Amro regularly hosts visiting groups of journalists and diplomats at his home where he explains the restrictions facing Palestinians living in H2. On 7 October, when the militant group Hamas launched its surprise attack on Israel from Gaza, Amro was violently attacked while he was returning home. He says he was surrounded by around a dozen people who were dressed in Israeli military uniforms. “Many of them are settlers in an army uniform,” he says.

Amro says he was then handcuffed with his hands behind his back, blindfolded and gagged for a ten-hour ordeal by the group who assaulted him. “I was beaten, kicked, pushed, threatened to be killed and threatened to be raped,” he says. “They were spitting on me all the time and settlers came and took photo selfies with me in that situation.” Amro showed photos of his hand with a severe indent and said his hands still haven’t recovered from having the blood flow restricted for ten hours.

A new departure

Settlers clad in Israeli military uniforms attacking Palestinians is a relatively new phenomenon, says Ori Givati from Breaking the Silence, an NGO supported by the EU and Trocáire where former members of the Israel Defence Forces campaign against the Israeli occupation of Palestinian territory. “The settlers are doing literally whatever they want… they just terrorise Palestinian communities that are defenceless.”

The heavy restrictions placed on Palestinians in Huwara and H2 in Hebron have forced many to leave. “There is an official displacement policy in Gaza from the Israeli government and there is an unofficial displacement policy in the West Bank as well,” says Amro, who believes that the Israeli government is using the war to hasten settlement expansion and displace more Palestinians from their homes in the West Bank. According to the UN, 1,149 Palestinians have been forced to leave their homes since 7 October, as settler violence and intimation escalates across the West Bank.

A spokesperson for the Israel Defence Forces said that in light of “a situational assessment” of the West Bank, “there are barriers as well as the monitoring of movement in various areas in the sector, including in Hebron.”

Since 7 October, Amro says that his house and yard have been raided several times and he was orally told that he should leave Hebron and could not host visitors.

On Friday 20 October, he was violently evicted from his home on the basis that he had two guests. Michael Sfard, Amro’s lawyer, says that under international law a Palestinian living under Israeli occupation in the West Bank is a protected person and cannot be forcibly transferred by the Israeli authorities unless he poses an imminent and grave danger to others or in order to protect him from imminent danger from others – “this is not the case here – it’s a political act that was done to exploit the time of war.”
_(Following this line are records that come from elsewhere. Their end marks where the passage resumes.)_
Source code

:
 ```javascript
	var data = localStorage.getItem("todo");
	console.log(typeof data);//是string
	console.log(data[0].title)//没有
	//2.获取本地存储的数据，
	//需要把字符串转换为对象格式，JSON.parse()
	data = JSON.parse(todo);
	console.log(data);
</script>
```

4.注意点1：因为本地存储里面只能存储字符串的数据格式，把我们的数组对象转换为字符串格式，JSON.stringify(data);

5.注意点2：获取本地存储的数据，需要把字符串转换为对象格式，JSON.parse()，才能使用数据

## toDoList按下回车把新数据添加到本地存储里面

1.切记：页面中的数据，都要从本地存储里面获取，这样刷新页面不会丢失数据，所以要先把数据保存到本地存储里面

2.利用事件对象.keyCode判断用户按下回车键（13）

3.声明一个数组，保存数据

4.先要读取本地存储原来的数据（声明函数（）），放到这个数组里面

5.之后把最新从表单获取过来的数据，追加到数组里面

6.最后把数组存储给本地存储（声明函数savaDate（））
9F6A1665 Graffiti scrawled on local stores in Huwara. Hannah McCarthy Hannah McCarthy

Sfard believes that the military commander for Hebron likely views the war as a good opportunity to stop Issa from hosting groups and the public recognition that comes with it – “Issa is a recognised human rights defender that is preaching non-violence and that is something that they don’t know how to deal with.”
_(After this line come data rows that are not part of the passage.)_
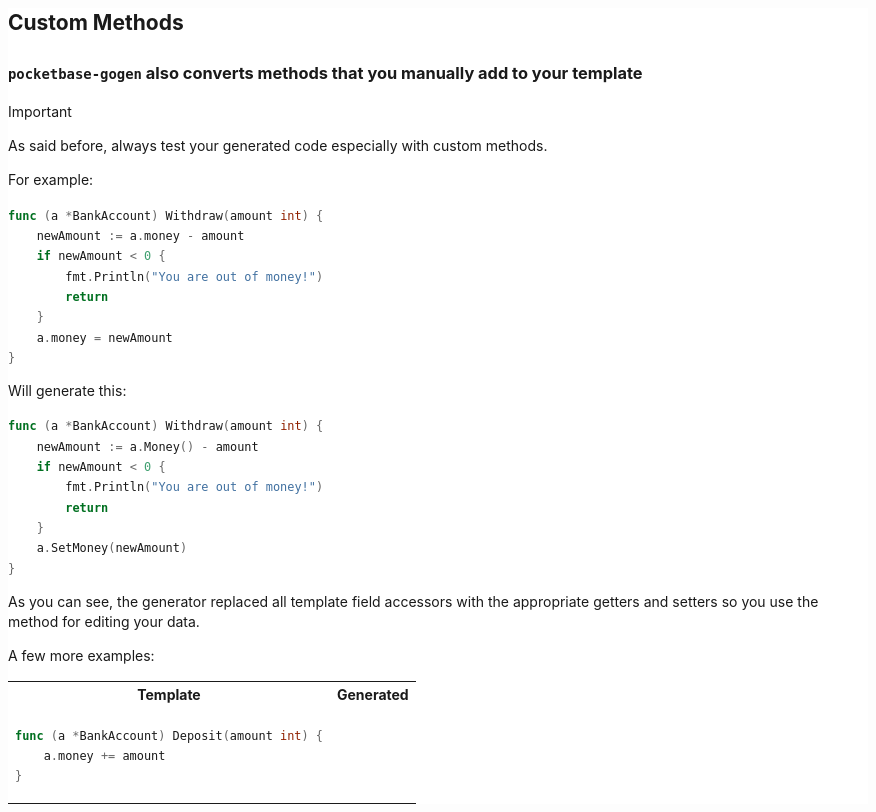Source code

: ## Custom Methods
### `pocketbase-gogen` also converts methods that you manually add to your template

 > [!IMPORTANT]  
> As said before, always test your generated code especially with custom methods.

For example:

```go
func (a *BankAccount) Withdraw(amount int) {
	newAmount := a.money - amount
	if newAmount < 0 {
		fmt.Println("You are out of money!")
		return
	}
	a.money = newAmount
}
```

Will generate this:

```go
func (a *BankAccount) Withdraw(amount int) {
	newAmount := a.Money() - amount
	if newAmount < 0 {
		fmt.Println("You are out of money!")
		return
	}
	a.SetMoney(newAmount)
}
```

As you can see, the generator replaced all template field accessors with the appropriate getters and setters so you use the method for editing your data.

A few more examples:

<table align="center" width="100%">
<tr>
<th> Template</th>
<th> Generated</code></th>
</tr>
<tr>
<td>

```go
func (a *BankAccount) Deposit(amount int) {
	a.money += amount
}
```

</td>
<td>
As well as infringing on Palestinians’ freedom of movement, the lockdowns imposed on Palestinians – but not Israeli settlers – across the West Bank have had a devastating impact on the local economy, where already the average Palestinian earned 8 cents for every dollar earned by an Israeli citizen. During the first month of the war, the gross domestic product shrank by 4% in the West Bank and Gaza, sending over 400,000 people into poverty. The UN said that this is an economic impact unseen in the conflicts in Syria and Ukraine or in any previous Israel-Hamas war.

If the war continues for a second month, the UN estimates that the Palestinian GDP, which was $20.4 billion before the war began, will drop by $1.7 billion (8.4%). And if the conflict lasts a third month, Palestinian GDP will drop by 12%, pushing more than 660,000 into poverty.

Hannah McCarthy is a freelance journalist currently reporting from the West Bank.